* _WHAT TO WORK ON_
Exact copies of all the lines below are needed, without the pictures.

(Stored data entries)
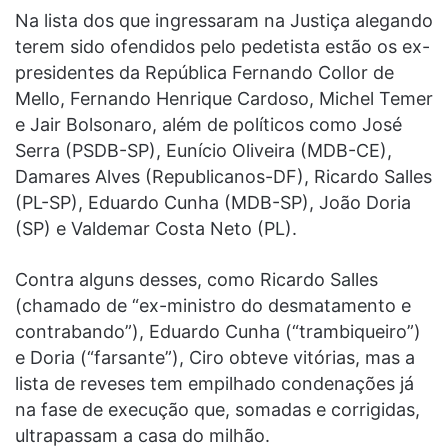
Na lista dos que ingressaram na Justiça alegando
terem sido ofendidos pelo pedetista estão os ex-
presidentes da República Fernando Collor de
Mello, Fernando Henrique Cardoso, Michel Temer
e Jair Bolsonaro, além de políticos como José
Serra (PSDB-SP), Eunício Oliveira (MDB-CE),
Damares Alves (Republicanos-DF), Ricardo Salles
(PL-SP), Eduardo Cunha (MDB-SP), João Doria
(SP) e Valdemar Costa Neto (PL).
Contra alguns desses, como Ricardo Salles
(chamado de “ex-ministro do desmatamento e
contrabando”), Eduardo Cunha (“trambiqueiro”)
e Doria (“farsante”), Ciro obteve vitórias, mas a
lista de reveses tem empilhado condenações já
na fase de execução que, somadas e corrigidas,
ultrapassam a casa do milhão.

* _ANSWER TO THIS PROBLEM_
Na lista dos que ingressaram na Justiça alegando
terem sido ofendidos pelo pedetista estão os ex-
presidentes da República Fernando Collor de
Mello, Fernando Henrique Cardoso, Michel Temer
e Jair Bolsonaro, além de políticos como José
Serra (PSDB-SP), Eunício Oliveira (MDB-CE),
Damares Alves (Republicanos-DF), Ricardo Salles
(PL-SP), Eduardo Cunha (MDB-SP), João Doria
(SP) e Valdemar Costa Neto (PL).
Contra alguns desses, como Ricardo Salles
(chamado de “ex-ministro do desmatamento e
contrabando”), Eduardo Cunha (“trambiqueiro”)
e Doria (“farsante”), Ciro obteve vitórias, mas a
lista de reveses tem empilhado condenações já
na fase de execução que, somadas e corrigidas,
ultrapassam a casa do milhão.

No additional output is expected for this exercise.